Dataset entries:
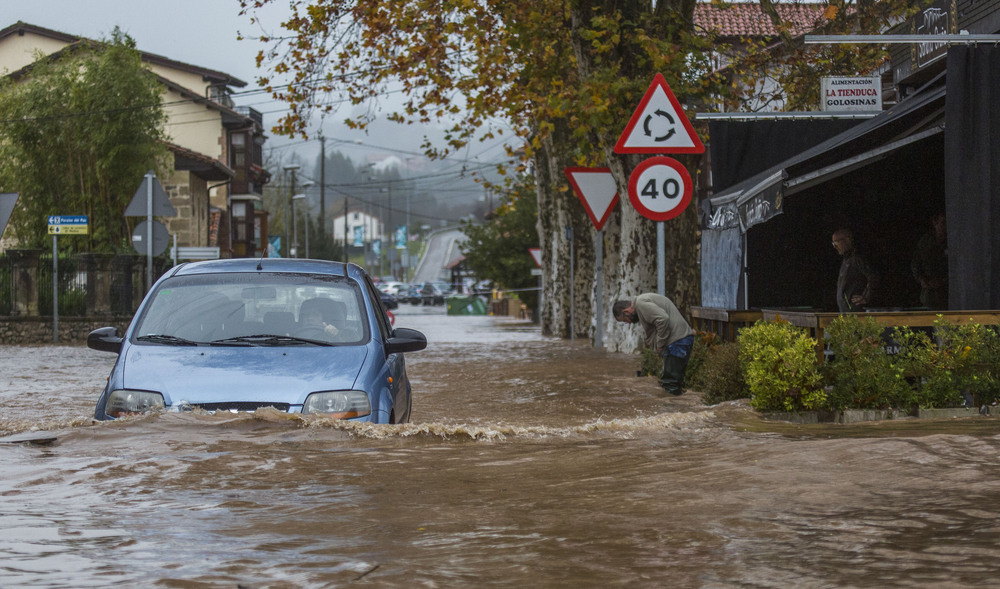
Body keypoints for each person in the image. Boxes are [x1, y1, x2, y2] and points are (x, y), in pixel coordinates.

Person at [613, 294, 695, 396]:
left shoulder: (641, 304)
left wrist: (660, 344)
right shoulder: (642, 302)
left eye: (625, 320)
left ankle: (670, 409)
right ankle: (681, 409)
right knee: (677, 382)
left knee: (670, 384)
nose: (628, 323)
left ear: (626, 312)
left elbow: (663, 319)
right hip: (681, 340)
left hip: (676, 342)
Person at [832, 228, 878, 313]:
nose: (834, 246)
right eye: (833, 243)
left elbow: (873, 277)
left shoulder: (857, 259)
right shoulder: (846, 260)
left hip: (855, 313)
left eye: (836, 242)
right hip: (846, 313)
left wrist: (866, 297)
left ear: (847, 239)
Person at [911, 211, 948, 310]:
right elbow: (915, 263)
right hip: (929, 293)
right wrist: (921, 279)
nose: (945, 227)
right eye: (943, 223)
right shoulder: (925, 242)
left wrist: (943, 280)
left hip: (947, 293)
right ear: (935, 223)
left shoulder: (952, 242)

* * *

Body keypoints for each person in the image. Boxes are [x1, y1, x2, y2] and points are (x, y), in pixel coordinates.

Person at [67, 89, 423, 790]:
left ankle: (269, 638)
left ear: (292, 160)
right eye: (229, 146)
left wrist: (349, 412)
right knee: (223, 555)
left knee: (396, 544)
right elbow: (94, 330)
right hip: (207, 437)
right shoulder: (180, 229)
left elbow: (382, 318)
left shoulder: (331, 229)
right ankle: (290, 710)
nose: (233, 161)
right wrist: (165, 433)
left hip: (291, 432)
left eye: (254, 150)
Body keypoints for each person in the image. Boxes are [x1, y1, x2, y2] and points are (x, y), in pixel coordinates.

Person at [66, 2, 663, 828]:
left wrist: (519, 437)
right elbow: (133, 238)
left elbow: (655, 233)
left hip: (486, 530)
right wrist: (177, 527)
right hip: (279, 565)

...

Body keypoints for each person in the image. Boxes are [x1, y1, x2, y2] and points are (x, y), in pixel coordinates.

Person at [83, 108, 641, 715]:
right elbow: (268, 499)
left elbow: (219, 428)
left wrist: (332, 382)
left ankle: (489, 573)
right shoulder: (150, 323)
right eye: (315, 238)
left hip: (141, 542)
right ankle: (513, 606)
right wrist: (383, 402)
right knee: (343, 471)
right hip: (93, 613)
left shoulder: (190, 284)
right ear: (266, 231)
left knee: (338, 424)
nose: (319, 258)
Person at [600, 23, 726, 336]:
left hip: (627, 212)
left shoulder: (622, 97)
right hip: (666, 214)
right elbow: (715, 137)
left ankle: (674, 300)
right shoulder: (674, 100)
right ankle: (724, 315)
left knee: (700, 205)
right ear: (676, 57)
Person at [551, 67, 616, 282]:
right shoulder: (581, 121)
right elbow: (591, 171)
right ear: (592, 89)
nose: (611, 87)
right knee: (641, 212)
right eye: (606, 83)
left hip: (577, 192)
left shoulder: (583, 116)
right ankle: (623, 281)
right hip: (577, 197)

WORK TASK: Beginning at the line above with "right eye: (606, 83)" and finishing at the line with "right hip: (577, 197)", return each line exactly and return nothing else.

PROBLEM SOLUTION:
right eye: (606, 83)
left hip: (577, 192)
left shoulder: (583, 116)
right ankle: (623, 281)
right hip: (577, 197)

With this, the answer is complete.